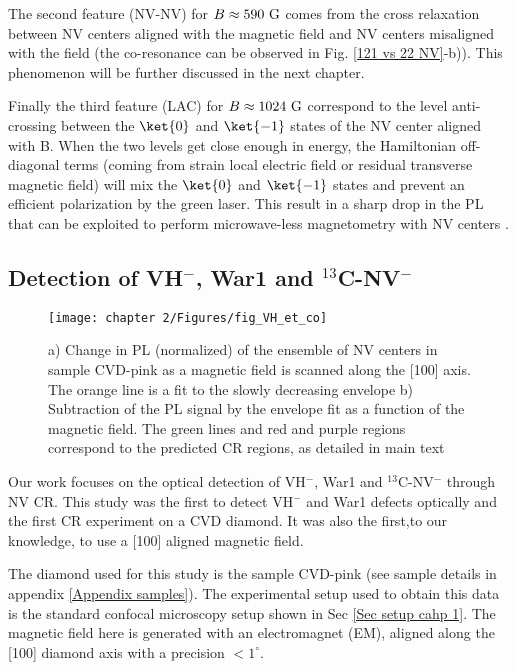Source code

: \documentclass[a4paper, 11pt]{report}
\begin{document}
The second feature (NV-NV) for $B\approx 590 \ \rm G$ comes from the cross relaxation between NV centers aligned with the magnetic field and NV centers misaligned with the field (the co-resonance can be observed in Fig. \ref{121 vs 22 NV}-b)). This phenomenon will be further discussed in the next chapter.

Finally the third feature (LAC) for $B\approx 1024 \ \rm G$ correspond to the level anti-crossing between the $\ket{0}$ and $\ket{-1}$ states of the NV center aligned with B. When the two levels get close enough in energy, the Hamiltonian off-diagonal terms (coming from strain local electric field or residual transverse magnetic field) will mix the $\ket{0}$ and $\ket{-1}$ states and prevent an efficient polarization by the green laser. This result in a sharp drop in the PL that can be exploited to perform microwave-less magnetometry with NV centers \citep{wickenbrock2016microwave, zheng2017level, zheng2020microwave}.

\subsection{Detection of VH$^-$, War1 and $^{13}$C-NV$^-$}

\begin{figure}[h]
\centering
\texttt{[image: chapter 2/Figures/fig\_VH\_et\_co]}
\caption{a) Change in PL (normalized) of the ensemble of NV centers in sample CVD-pink as a magnetic field is scanned along the [100] axis. The orange line is a fit to the slowly decreasing envelope b) Subtraction of the PL signal by the envelope fit as a function of the magnetic field. The green lines and red and purple regions correspond to the predicted CR regions, as detailed in main text}
\label{CR VH exp}
\end{figure}

Our work \citep{pellet2021optical} focuses on the optical detection of VH$^-$, War1 and $^{13}$C-NV$^-$ through NV CR. This study was the first to detect VH$^-$ and War1 defects optically and the first CR experiment on a CVD diamond. It was also the first,to our knowledge, to use a [100] aligned magnetic field.

The diamond used for this study is the sample CVD-pink (see sample details in appendix \ref{Appendix samples}). The experimental setup used to obtain this data is the standard confocal microscopy setup shown in Sec \ref{Sec setup cahp 1}. The magnetic field here is generated with an electromagnet (EM), aligned along the [100] diamond axis with a precision $<1^\circ$. 
\end{document}
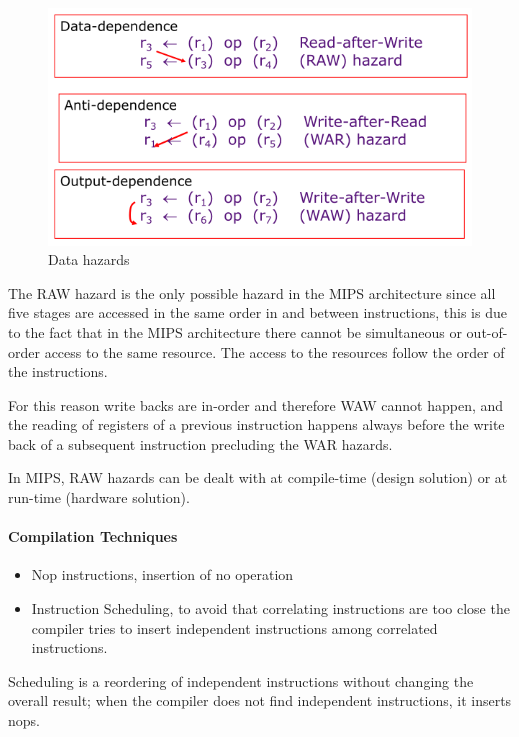 \begin{figure}[h]
    \centering
    \includegraphics[scale = 0.4]{images/data-hazards-1}
    \caption{Data hazards}
    \label{fig:data-hazards}
\end{figure}


The RAW hazard is the only possible hazard in the MIPS architecture since all five stages are accessed in the
same order in and between instructions, this is due to the fact that in the MIPS architecture there cannot
be simultaneous or out-of-order access to the same resource.
The access to the resources follow the order of the instructions.

For this reason write backs are in-order and therefore WAW cannot happen, and the reading of registers of a previous
instruction happens always before the write back of a subsequent instruction precluding the WAR hazards.

In MIPS, RAW hazards can be dealt with at compile-time (design solution) or at run-time (hardware solution).

\paragraph{Compilation Techniques}
\begin{itemize}
    \item[\textrightarrow] Nop instructions, insertion of no operation
    \item[\textrightarrow] Instruction Scheduling, to avoid that correlating instructions are too close the compiler
    tries to insert independent instructions among correlated instructions.
\end{itemize}
Scheduling is a reordering of independent instructions without changing the overall result;
when the compiler does not find independent instructions, it inserts nops.

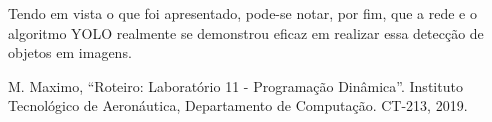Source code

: \documentclass[conference]{IEEEtran}
\begin{document}
Tendo em vista o que foi apresentado, pode-se notar, por fim, que a rede e o algoritmo YOLO realmente se demonstrou eficaz em realizar essa detecção de objetos em imagens.

\begin{thebibliography}{00}
 M. Maximo, ``Roteiro: Laboratório 11 - Programação Dinâmica''. Instituto Tecnológico de Aeronáutica, Departamento de Computação. CT-213, 2019.
\end{thebibliography}
\end{document}
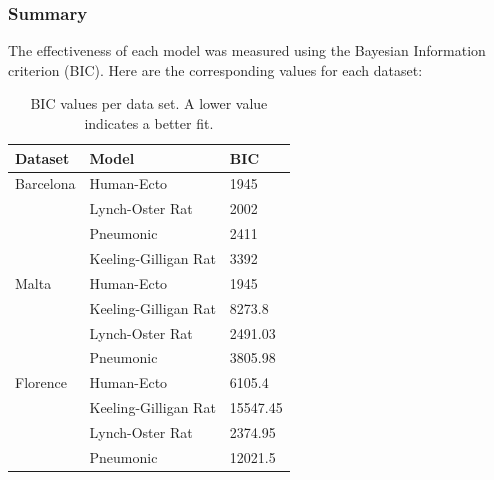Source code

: \documentclass [letterpaper, 12pt] {article}
\begin{document}
\newpage

\subsubsection{Summary}

The effectiveness of each model was measured using the Bayesian Information criterion (BIC). Here are the corresponding values for each dataset:

\begin{table}[H]
\begin{center}
\begin{tabular}{|l|l|l|}
\hline
\textbf{Dataset} & \textbf{Model}       & \textbf{BIC} \\ \hline
Barcelona        & Human-Ecto           & 1945      \\ \cline{2-3}
                 & Lynch-Oster Rat      & 2002      \\ \cline{2-3}  
                 & Pneumonic            & 2411      \\ \cline{2-3} 
                 & Keeling-Gilligan Rat & 3392       \\ \hline
Malta            & Human-Ecto           & 1945         \\ \cline{2-3} 
                 & Keeling-Gilligan Rat & 8273.8       \\ \cline{2-3} 
                 & Lynch-Oster Rat      & 2491.03      \\ \cline{2-3} 
                 & Pneumonic            & 3805.98      \\ \hline
Florence         & Human-Ecto           & 6105.4       \\ \cline{2-3} 
                 & Keeling-Gilligan Rat & 15547.45     \\ \cline{2-3} 
                 & Lynch-Oster Rat      & 2374.95      \\ \cline{2-3} 
                 & Pneumonic            & 12021.5      \\ \hline
\end{tabular}
\end{center}
\caption{BIC values per data set. A lower value indicates a better fit.}
\end{table}
\end{document}
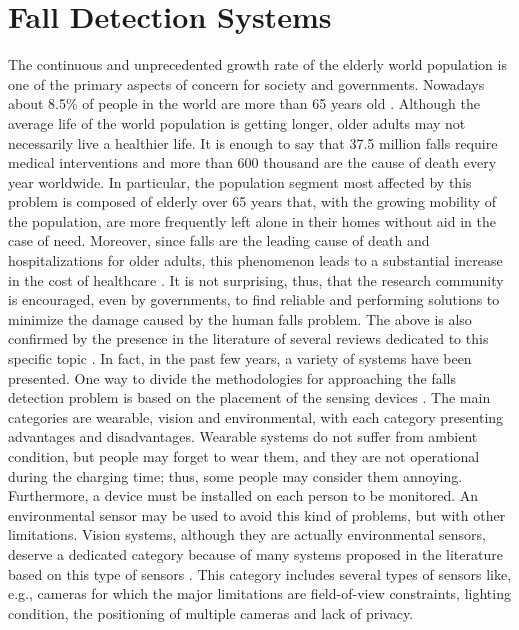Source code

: \section{Fall Detection Systems}
\label{sec:fds}
The continuous and unprecedented growth rate of the elderly world population is one of the primary aspects of concern for society and governments. Nowadays about 8.5\% of people in the world are more than 65 years old \cite{dhhsOlderPop,Carone2006}. Although the average life of the world population is getting longer, older adults may not necessarily live a healthier life. It is enough to say that 37.5 million falls require medical interventions and more than 600 thousand are the cause of death every year worldwide. In particular, the population segment most affected by this problem is composed of elderly over 65 years that, with the growing mobility of the population, are more frequently left alone in their homes without aid in the case of need. Moreover, since falls are the leading cause of death and hospitalizations for older adults, this phenomenon leads to a substantial increase in the cost of healthcare \cite{whoFall, mubashir2013survey}. 
It is not surprising, thus, that the research community is encouraged, even by governments, to find reliable and performing solutions to minimize the damage caused by the human falls problem. The above is also confirmed by the presence in the literature of several reviews dedicated to this specific topic \cite{mubashir2013survey, khan2017review, lapierre2017state, pannurat2014automatic, xu2018new, el2013fall}.
In fact, in the past few years, a variety of systems have been presented. One way to divide the methodologies for approaching the falls detection problem is based on the placement of the sensing devices \cite{mubashir2013survey}. The main categories are wearable, vision and environmental, with each category presenting advantages and disadvantages. Wearable systems do not suffer from ambient condition, but people may forget to wear them, and they are not operational during the charging time; thus, some people may consider them annoying. Furthermore, a device must be installed on each person to be monitored. An environmental sensor may be used to avoid this kind of problems, but with other limitations. Vision systems, although they are actually environmental sensors, deserve a dedicated category because of many systems proposed in the literature based on this type of sensors \cite{mubashir2013survey}. This category includes several types of sensors like, e.g., cameras for which the major limitations are field-of-view constraints, lighting condition, the positioning of multiple cameras and lack of privacy.
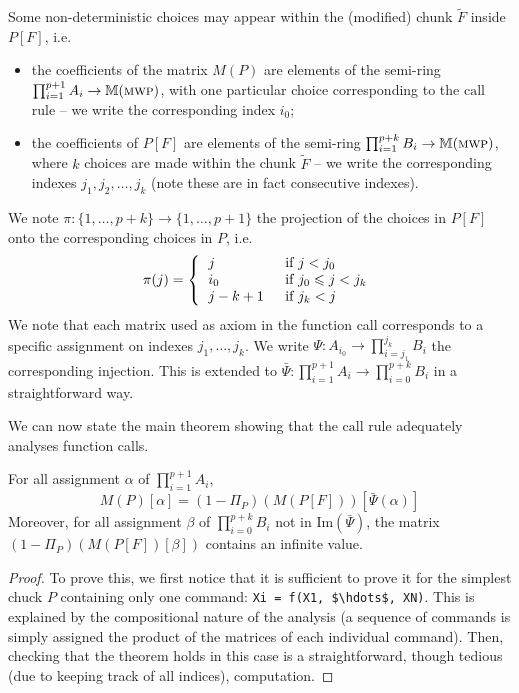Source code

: \documentclass[runningheads]{llncs}
\makeatletter
\newcommand{\pr}{\lstinline[mathescape]}
\newcommand*{\ie}{i.e.\@\xspace}
\makeatother
\begin{document}
Some non-deterministic choices may appear within the (modified) chunk \(\tilde{F}\) inside \(P[F]\), \ie
\begin{itemize}[nolistsep,noitemsep]
	\item the coefficients of the matrix \(M(P)\) are elements of the semi-ring \(\prod_{i=1}^{p+1} A_i \rightarrow \mathbb{M}(\textsc{mwp})\), with one particular choice corresponding to the \(\mathrm{call}\) rule -- we write the corresponding index \(i_0\);
	\item the coefficients of \(P[F]\) are elements of the semi-ring \(\prod_{i=1}^{p+k} B_i\rightarrow \mathbb{M}(\textsc{mwp})\), where \(k\) choices are made within the chunk \(\tilde{F}\) -- we write the corresponding indexes \(j_1,j_2,\dots,j_k\) (note these are in fact consecutive indexes).
\end{itemize}
We note \(\pi: \{1,\dots,p+k\} \rightarrow \{1,\dots,p+1\}\) the projection of the choices in \(P[F]\) onto the corresponding choices in \(P\), \ie
\[
	\pi(j)=\left\{
	\begin{tabular}{ll}
		\(j\)     & \text{ if \(j<j_0\)}               \\
		\(i_0\)   & \text{ if \(j_0 \leqslant j<j_k\)} \\
		\(j-k+1\) & \text{ if \(j_k< j\)}
	\end{tabular}
	\right.
\]
We note that each matrix used as axiom in the function call corresponds to a specific assignment on indexes \(j_1,\dots,j_k\). We write \(\Psi: A_{i_0}\rightarrow \prod_{i=j_1}^{j_k} B_i\) the corresponding injection. This is extended to \(\bar{\Psi}: \prod_{i=1}^{p+1} A_{i}\rightarrow \prod_{i=0}^{p+k} B_i\) in a straightforward way.

We can now state the main theorem showing that the \(\mathrm{call}\) rule adequately analyses function calls.
\begin{theorem}
	For all assignment \(\alpha\) of \(\prod_{i=1}^{p+1} A_i\),
	\[ M(P)[\alpha]=(1-\Pi_P)(M(P[F]))[\bar{\Psi}(\alpha)] \]
	Moreover, for all assignment \(\beta\) of \(\prod_{i=0}^{p+k} B_i\) not in \(\mathrm{Im}(\bar{\Psi})\), the matrix \((1-\Pi_P)(M(P[F])[\beta])\) contains an infinite value.
\end{theorem}

\begin{proof}
	To prove this, we first notice that it is sufficient to prove it for the simplest chuck \(P\) containing only one command: \pr|Xi = f(X1, $\hdots$, XN)|. This is explained by the compositional nature of the analysis (a sequence of commands is simply assigned the product of the matrices of each individual command). Then, checking that the theorem holds in this case is a straightforward, though tedious (due to keeping track of all indices), computation.
\end{proof}
\end{document}
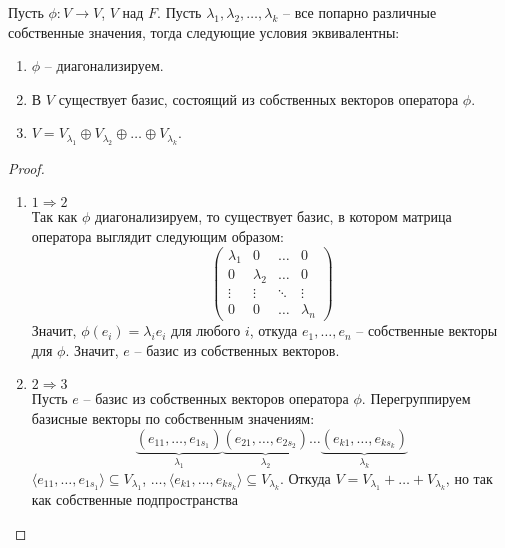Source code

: \begin{theorem}
    \label{theorem4.1}
    Пусть $\phi: V \to V$, $V$ над $F$. Пусть $\lambda_1, \lambda_2, \dots, \lambda_k$ -- все 
    попарно различные собственные значения, тогда следующие условия эквивалентны:
    \begin{enumerate}
        \item $\phi$ -- диагонализируем.
        \item В $V$ существует базис, состоящий из собственных векторов оператора $\phi$.
        \item $V = V_{\lambda_1} \oplus V_{\lambda_2} \oplus \dots \oplus V_{\lambda_k}$.
    \end{enumerate}
\end{theorem}

\begin{proof}~
    \begin{enumerate}
        \item $1 \Rightarrow 2$ \\
        Так как $\phi$ диагонализируем, то существует базис, в котором матрица оператора выглядит 
        следующим образом:
        \begin{equation*}
        \left(
            \begin{array}{cccc}
            \lambda_{1} & 0 & \ldots & 0\\
            0 & \lambda_{2} & \ldots & 0\\
            \vdots & \vdots & \ddots & \vdots\\
            0 & 0 & \ldots & \lambda_n
            \end{array}
        \right)
        \end{equation*}
        Значит, $\phi(e_i) = \lambda_i e_i$ для любого $i$, откуда $e_1, \dots, e_n$ -- собственные 
        векторы для $\phi$. Значит, $e$ -- базис из собственных векторов.
        \item $2 \Rightarrow 3$ \\
        Пусть $e$ -- базис из собственных векторов оператора $\phi$. Перегруппируем базисные векторы 
        по собственным значениям: 
        $$\underbrace{(e_{11}, \dots, e_{1s_1})}_{\lambda_1} \underbrace{(e_{21}, \dots, e_{2s_2})}_{\lambda_2} 
        \dots \underbrace{(e_{k1}, \dots, e_{ks_k})}_{\lambda_k}$$
        $\langle e_{11}, \dots, e_{1s_1} \rangle \subseteq V_{\lambda_1}$, 
        $\dots, \langle e_{k1}, \dots, e_{ks_k} \rangle \subseteq V_{\lambda_k}$. 
        Откуда $V = V_{\lambda_1} + \dots + V_{\lambda_k}$, но так как собственные подпространства 

\end{enumerate}
\end{proof}
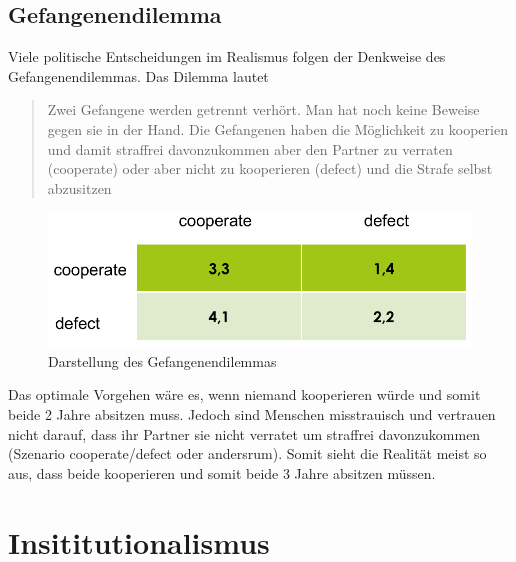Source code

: \documentclass[a4paper, 11pt]{article}
\begin{document}
\subsection{Gefangenendilemma}
Viele politische Entscheidungen im Realismus folgen der Denkweise des Gefangenendilemmas. Das Dilemma lautet

\begin{quote}
	Zwei Gefangene werden getrennt verhört. Man hat noch keine Beweise gegen sie in der Hand. Die Gefangenen haben die Möglichkeit zu kooperien und damit straffrei davonzukommen aber den Partner zu verraten (cooperate) oder aber nicht zu kooperieren (defect) und die Strafe selbst abzusitzen 
\end{quote}

\begin{figure}[htb]
	\centering
	\includegraphics[keepaspectratio=true,height=10\baselineskip]{Gefangenendilemma}
	\caption{Darstellung des Gefangenendilemmas}
	\label{fig:gefangenendilemma}
\end{figure}

Das optimale Vorgehen wäre es, wenn niemand kooperieren würde und somit beide 2 Jahre absitzen muss. Jedoch sind Menschen misstrauisch und vertrauen nicht darauf, dass ihr Partner sie nicht verratet um straffrei davonzukommen (Szenario cooperate/defect oder andersrum). Somit sieht die Realität meist so aus, dass beide kooperieren und somit beide 3 Jahre absitzen müssen.

\newpage

\section{Insititutionalismus}
\end{document}
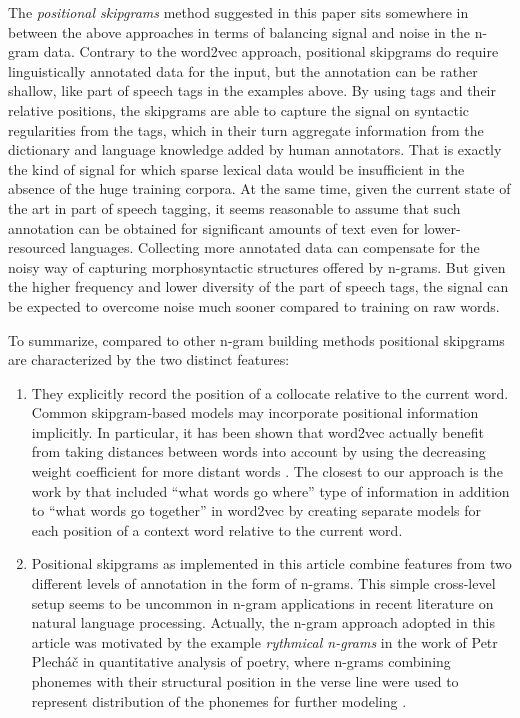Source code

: \documentclass[12pt]{article}
\begin{document}
The \textit{positional skipgrams} method suggested in this paper sits
somewhere in between the above approaches in terms of balancing signal
and noise in the n-gram data. Contrary to the word2vec approach,
positional skipgrams do require linguistically annotated data for the
input, but the annotation can be rather shallow, like part of speech
tags in the examples above.  By using tags and their relative
positions, the skipgrams are able to capture the signal on syntactic
regularities from the tags, which in their turn aggregate information
from the dictionary and language knowledge added by human annotators. That
is exactly the kind of signal for which sparse lexical data would be
insufficient in the absence of the huge training corpora. At the same
time, given the current state of the art in part of speech tagging, it
seems reasonable to assume that such annotation can be obtained for
significant amounts of text even for lower-resourced
languages. Collecting more annotated data can compensate for the noisy
way of capturing morphosyntactic structures offered by n-grams. But
given the higher frequency and lower diversity of the part of speech tags,
the signal can be expected to overcome noise much sooner compared to
training on raw words.

To summarize, compared to other n-gram building methods positional
skipgrams are characterized by the two distinct features:

\begin{enumerate}
\item They explicitly record the position of a collocate relative to
  the current word. Common skipgram-based models may incorporate
  positional information implicitly. In particular, it has been shown
  that word2vec actually benefit from taking distances between words
  into account by using the decreasing weight coefficient for more
  distant words \autocite{levy-etal-2015-improving}. The closest to
  our approach is the work by \textcite{ling-etal-2015-two} that included
  “what words go where” type of information in addition to “what words
  go together” in word2vec by creating separate models for each
  position of a context word relative to the current
  word.
\item Positional skipgrams as implemented in this article combine
  features from two different levels of annotation in the form of
  n-grams. This simple cross-level setup seems to be uncommon in
  n-gram applications in recent literature on natural language
  processing. Actually, the n-gram approach adopted in this article
  was motivated by the example \textit{rythmical n-grams} in the work
  of Petr Plech\'a\v{c} in quantitative analysis of poetry, where
  n-grams combining phonemes with their structural position in the
  verse line were used to represent distribution of the phonemes for
  further modeling \autocite[38]{plechac2019}.
\end{enumerate}
\end{document}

————

● **Try it**
Your task is to return each line of the data above that contains the string "langle".

● **Reply to the exercise**
        $\langle e_{11}, \dots, e_{1s_1} \rangle \subseteq V_{\lambda_1}$, 
        $\dots, \langle e_{k1}, \dots, e_{ks_k} \rangle \subseteq V_{\lambda_k}$. 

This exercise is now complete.